## Exercise details
Print the listing below a second time, exactly, and omit its images.

## Data shown
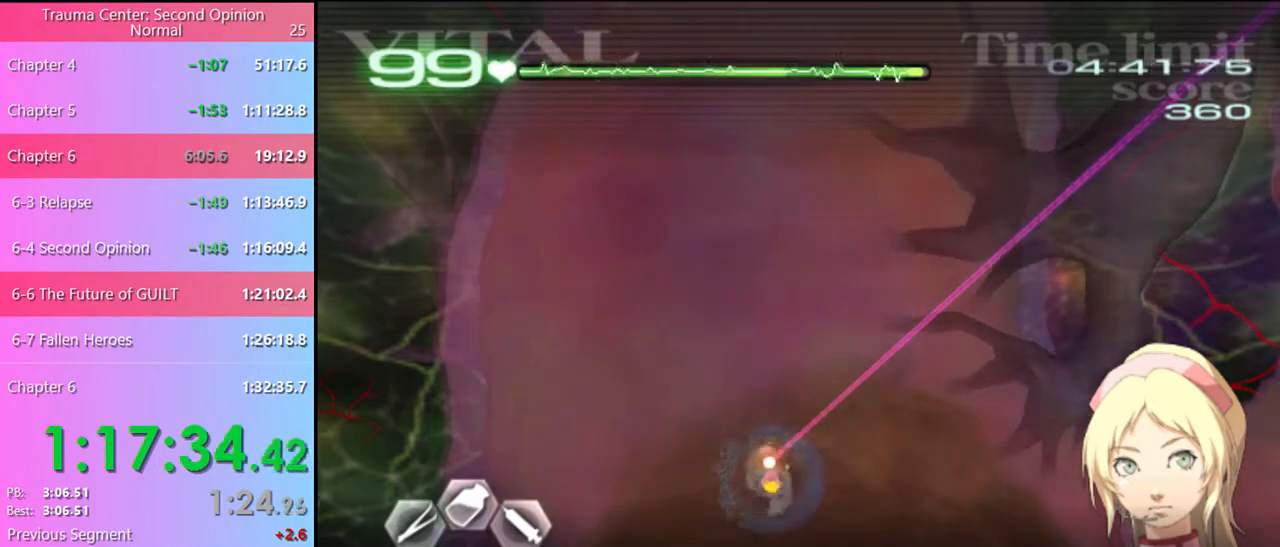
{"keys": [], "mouse": ["left"], "events": []}
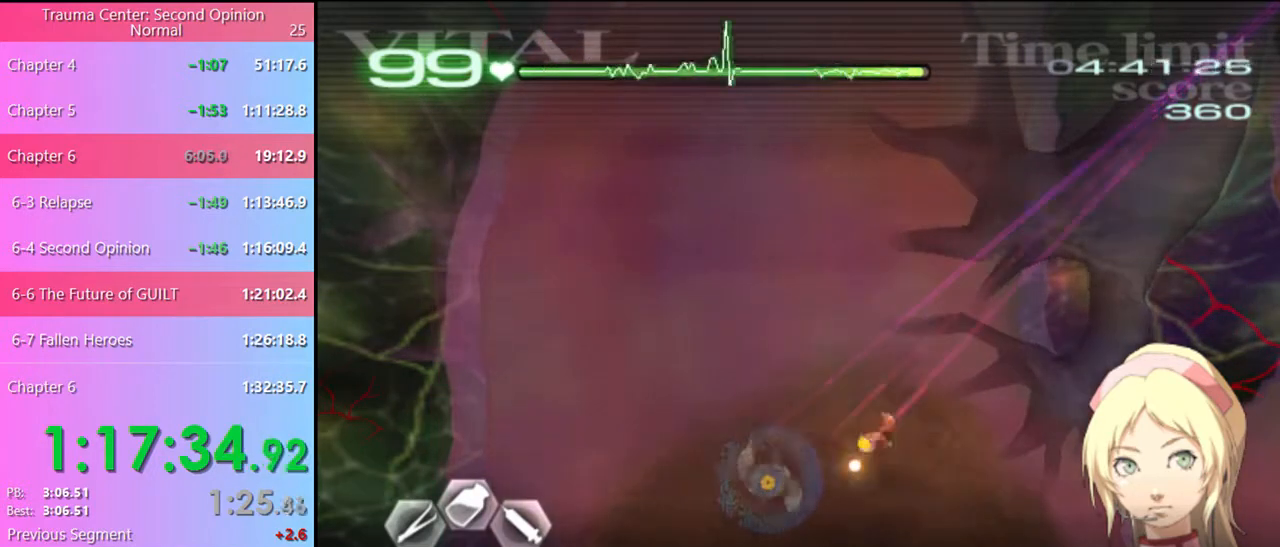
{"keys": [], "mouse": ["left"], "events": []}
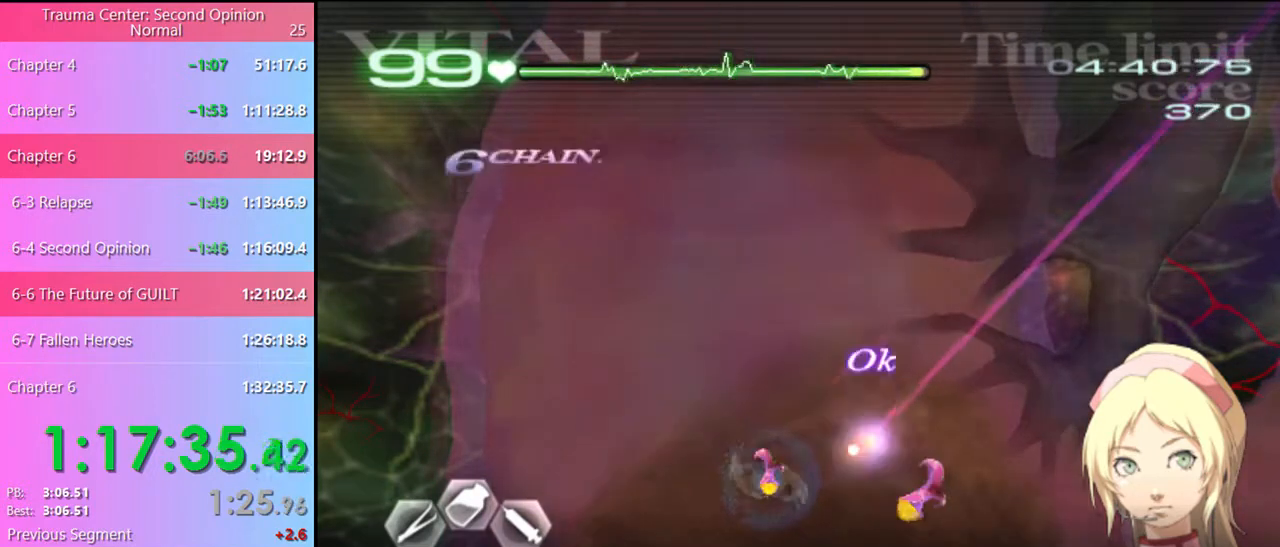
{"keys": [], "mouse": ["left"], "events": []}
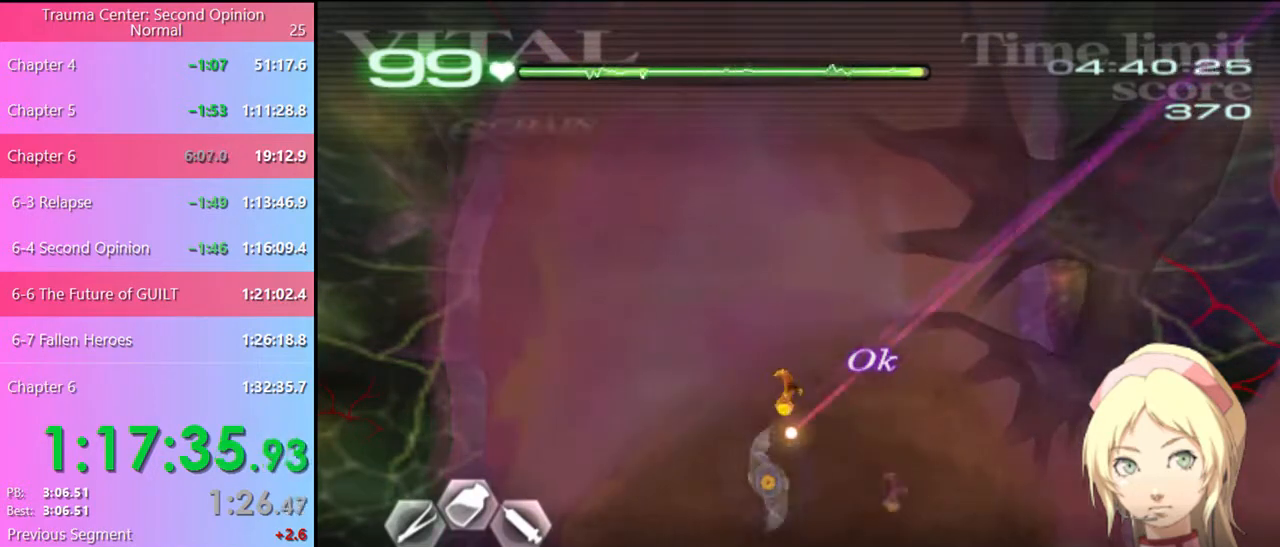
{"keys": [], "mouse": ["left"], "events": []}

## Answer space
{"keys": [], "mouse": ["left"], "events": []}
{"keys": [], "mouse": ["left"], "events": []}
{"keys": [], "mouse": ["left"], "events": []}
{"keys": [], "mouse": ["left"], "events": []}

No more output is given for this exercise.